» **SELECTION**
----------

If there is something, then comments in the code would be a useful aid
because it's highly non-obvious where such a manipulation is located,
and hence why the locks are necessary.

> > Finally, the "pr->flags.need_hotplug_init = 1" thing... it's not
> > obvious that this is required - remember that with Arm64's "enabled"
> > toggling, the "processor" is a slice of the system and doesn't
> > actually go away - it's just "not enabled" for use.
> >
> > Again, as "processors" in Arm64 are slices of the system, they have
> > to be fully described in ACPI before the OS boots, and they will be
> > marked as being "present", which means they will be enumerated, and
> > the driver will be probed. Any processor that is not to be used will
> > not have its enabled bit set. It is my understanding that every
> > processor will result in the ACPI processor driver being bound to it
> > whether its enabled or not.
> >
> > The difference between real hotplug and Arm64 hotplug is that real
> > hotplug makes stuff not-present (and thus unenumerable). Arm64 hotplug
> > makes stuff not-enabled which is still enumerable.
> 
> Define "real hotplug" :)
> 
> Real physical hotplug does not really exist. That's at least true for
> x86, where the physical hotplug support was chased for a while, but
> never ended up in production.
> 
> Though virtualization happily jumped on it to hot add/remove CPUs
> to/from a guest.
> 
> There are limitations to this and we learned it the hard way on X86. At
> the end we came up with the following restrictions:
> 
>     1) All possible CPUs have to be advertised at boot time via firmware
>        (ACPI/DT/whatever) independent of them being present at boot time
>        or not.

----------

» **RECORDS SHOWN**
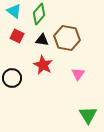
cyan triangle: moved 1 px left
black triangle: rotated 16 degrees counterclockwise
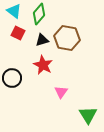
red square: moved 1 px right, 3 px up
black triangle: rotated 24 degrees counterclockwise
pink triangle: moved 17 px left, 18 px down
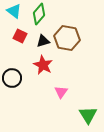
red square: moved 2 px right, 3 px down
black triangle: moved 1 px right, 1 px down
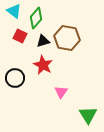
green diamond: moved 3 px left, 4 px down
black circle: moved 3 px right
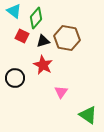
red square: moved 2 px right
green triangle: rotated 24 degrees counterclockwise
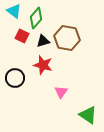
red star: rotated 12 degrees counterclockwise
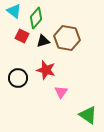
red star: moved 3 px right, 5 px down
black circle: moved 3 px right
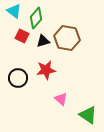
red star: rotated 24 degrees counterclockwise
pink triangle: moved 7 px down; rotated 24 degrees counterclockwise
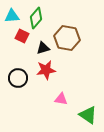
cyan triangle: moved 2 px left, 5 px down; rotated 42 degrees counterclockwise
black triangle: moved 7 px down
pink triangle: rotated 32 degrees counterclockwise
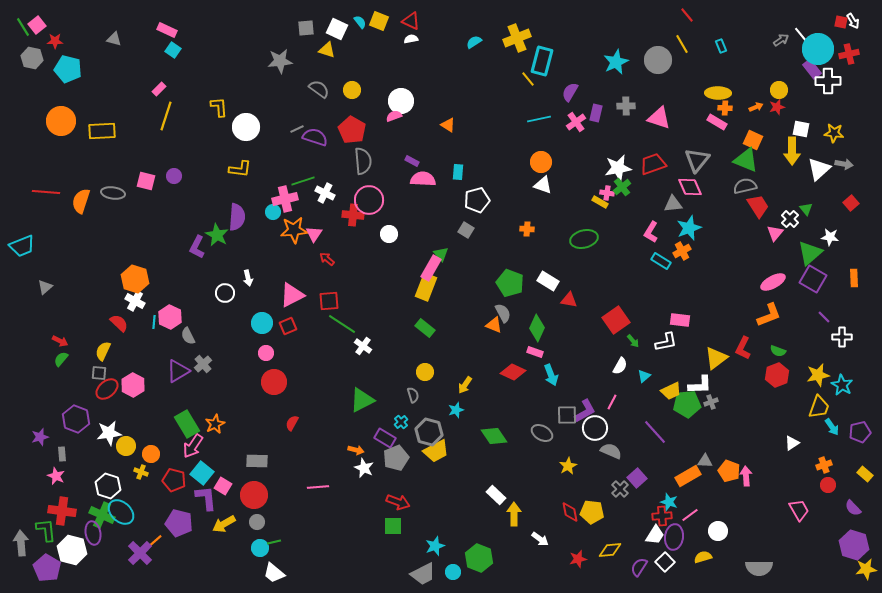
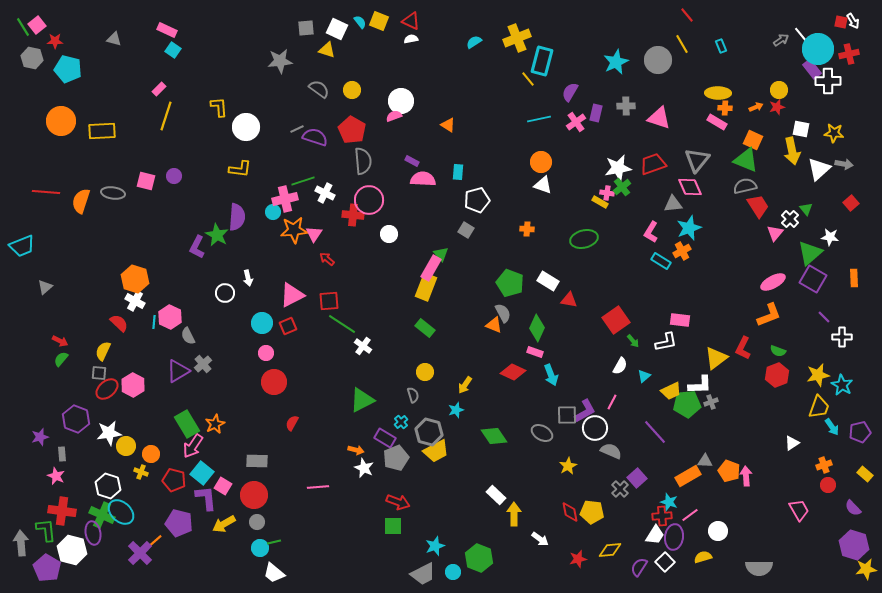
yellow arrow at (792, 151): rotated 12 degrees counterclockwise
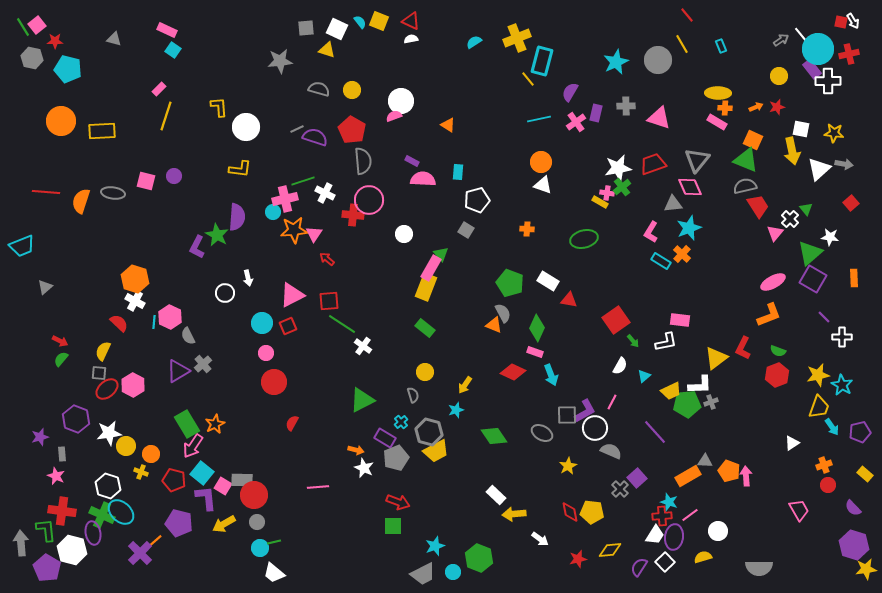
gray semicircle at (319, 89): rotated 20 degrees counterclockwise
yellow circle at (779, 90): moved 14 px up
white circle at (389, 234): moved 15 px right
orange cross at (682, 251): moved 3 px down; rotated 18 degrees counterclockwise
gray rectangle at (257, 461): moved 15 px left, 19 px down
yellow arrow at (514, 514): rotated 95 degrees counterclockwise
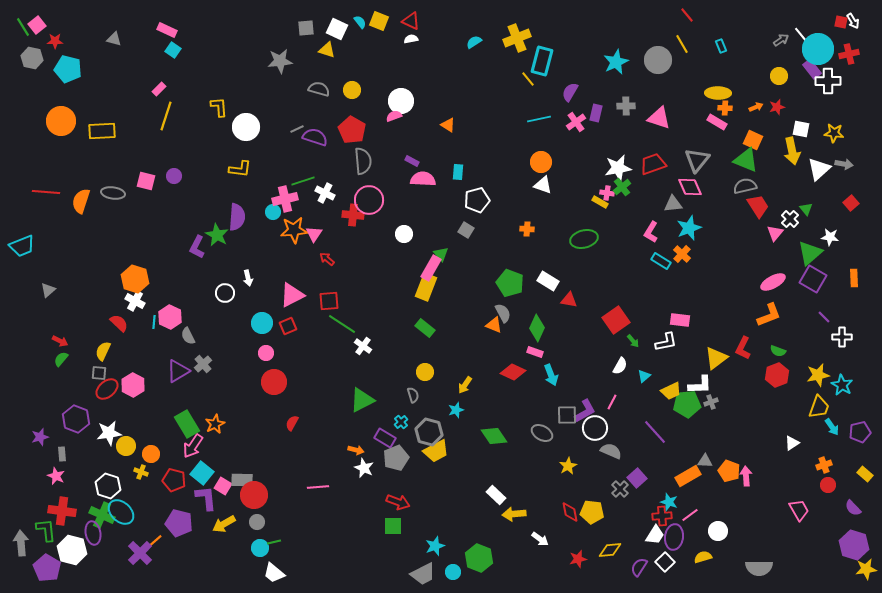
gray triangle at (45, 287): moved 3 px right, 3 px down
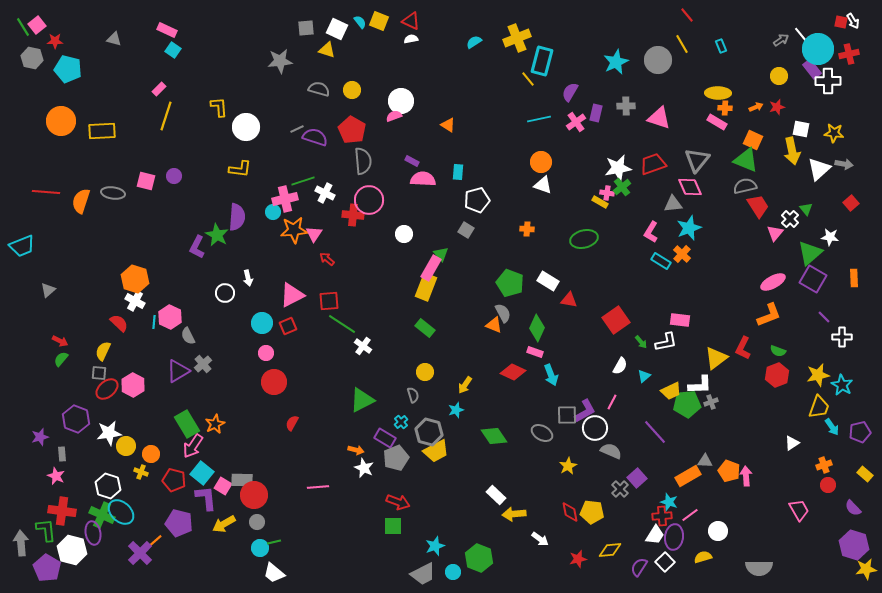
green arrow at (633, 341): moved 8 px right, 1 px down
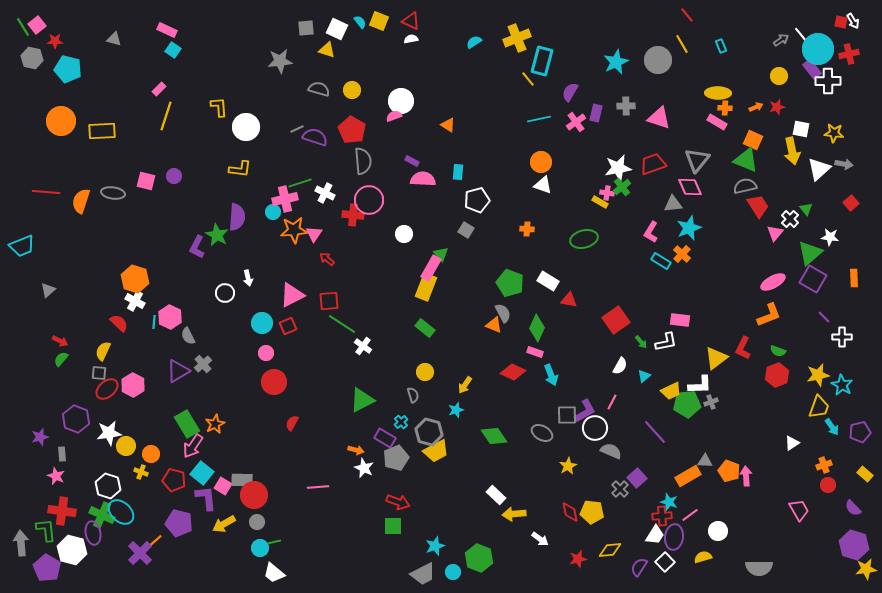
green line at (303, 181): moved 3 px left, 2 px down
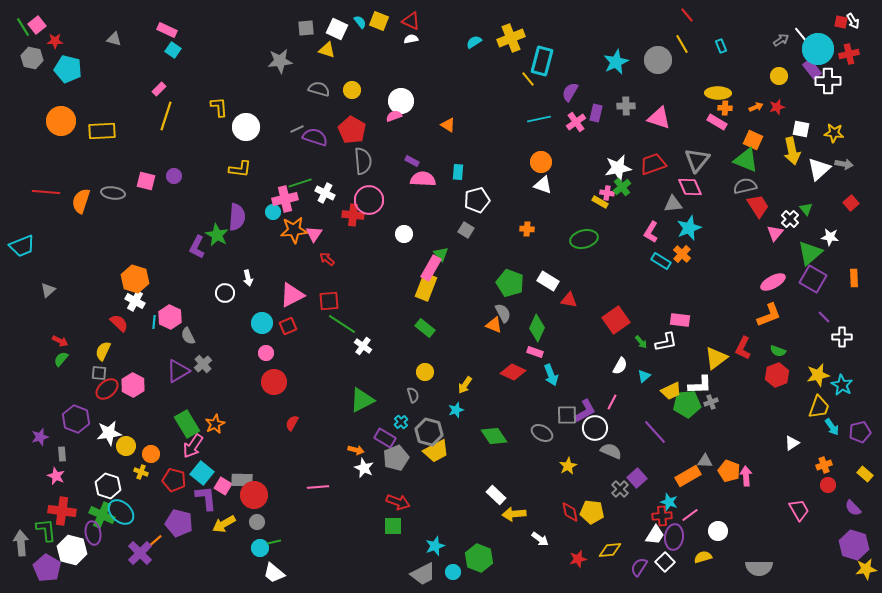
yellow cross at (517, 38): moved 6 px left
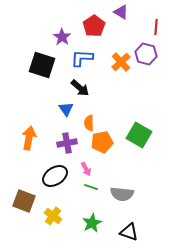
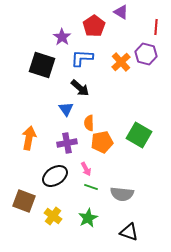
green star: moved 4 px left, 5 px up
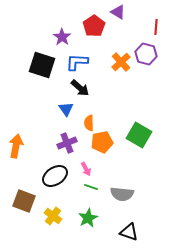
purple triangle: moved 3 px left
blue L-shape: moved 5 px left, 4 px down
orange arrow: moved 13 px left, 8 px down
purple cross: rotated 12 degrees counterclockwise
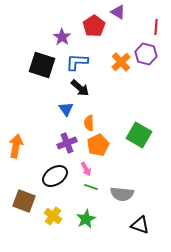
orange pentagon: moved 4 px left, 3 px down; rotated 15 degrees counterclockwise
green star: moved 2 px left, 1 px down
black triangle: moved 11 px right, 7 px up
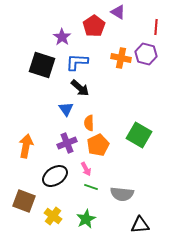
orange cross: moved 4 px up; rotated 36 degrees counterclockwise
orange arrow: moved 10 px right
black triangle: rotated 24 degrees counterclockwise
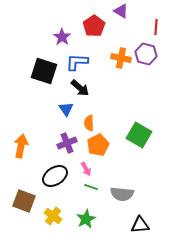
purple triangle: moved 3 px right, 1 px up
black square: moved 2 px right, 6 px down
orange arrow: moved 5 px left
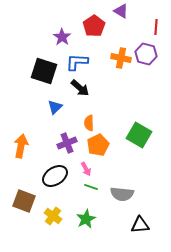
blue triangle: moved 11 px left, 2 px up; rotated 21 degrees clockwise
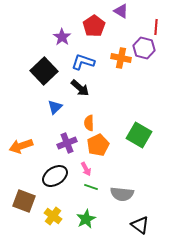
purple hexagon: moved 2 px left, 6 px up
blue L-shape: moved 6 px right; rotated 15 degrees clockwise
black square: rotated 28 degrees clockwise
orange arrow: rotated 120 degrees counterclockwise
black triangle: rotated 42 degrees clockwise
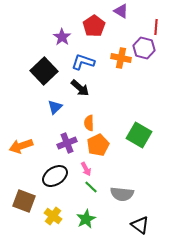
green line: rotated 24 degrees clockwise
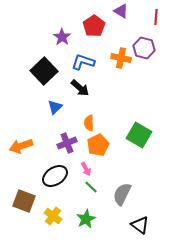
red line: moved 10 px up
gray semicircle: rotated 110 degrees clockwise
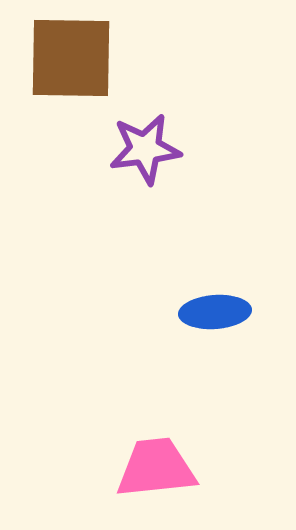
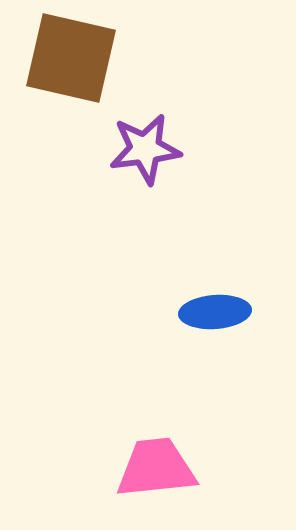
brown square: rotated 12 degrees clockwise
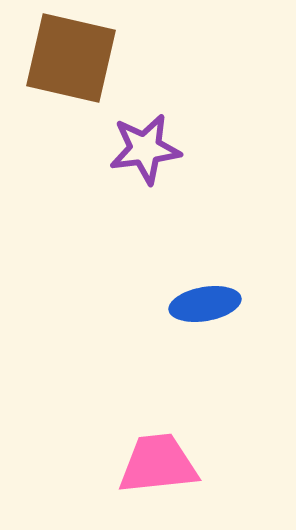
blue ellipse: moved 10 px left, 8 px up; rotated 6 degrees counterclockwise
pink trapezoid: moved 2 px right, 4 px up
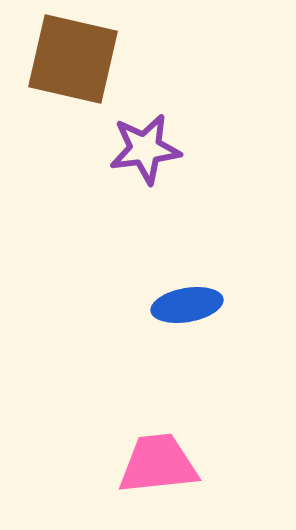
brown square: moved 2 px right, 1 px down
blue ellipse: moved 18 px left, 1 px down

----------

» **OBJECTIVE A**
According to the hotplug discussion, what does Arm64 hotplug make stuff instead of not-present?
» **OBJECTIVE B**
In the hotplug discussion, give the passage again starting at "If there is" and ending at "locks are necessary.", with "locks" swapped for "mutexes".
» **OBJECTIVE C**
Continue the hotplug discussion from the point where it stops.

» **WRITTEN RESPONSE A**
Not-enabled, which is still enumerable.

» **WRITTEN RESPONSE B**
If there is something, then comments in the code would be a useful aid
because it's highly non-obvious where such a manipulation is located,
and hence why the mutexes are necessary.

» **WRITTEN RESPONSE C**
> 
>        That guarantees proper sizing and ensures that associations
>        between hardware entities and software representations and the
>        resulting topology are stable for the lifetime of a system.
> 
>        It is really required to know the full topology of the system at
>        boot time especially with hybrid CPUs where some of the cores
>        have hyperthreading and the others do not.
> 
> 
>     2) Hot add can only mark an already registered (possible) CPU
>        present. Adding non-registered CPUs after boot is not possible.
> 
>        The CPU must have been registered in #1 already to ensure that
>        the system topology does not suddenly change in an incompatible
>        way at run-time.
> 
> The same restriction would apply to real physical hotplug. I don't think
> that's any different for ARM64 or any other architecture.

This makes me wonder whether the Arm64 has been barking up the wrong
tree then, and whether the whole "present" vs "enabled" thing comes
from a misunderstanding as far as a CPU goes.

However, there is a big difference between the two. On x86, a processor
is just a processor. On Arm64, a "processor" is a slice of the system
(includes the interrupt controller, PMUs etc) and we must enumerate
those even when the processor itself is not enabled. This is the whole
reason there's a difference between "present" and "enabled" and why
there's a difference between x86 cpu hotplug and arm64 cpu hotplug.
The processor never actually goes away in arm64, it's just prevented
from being used.
Thomas Gleixner April 12, 2024, 11:23 p.m. UTC | #5
Russell!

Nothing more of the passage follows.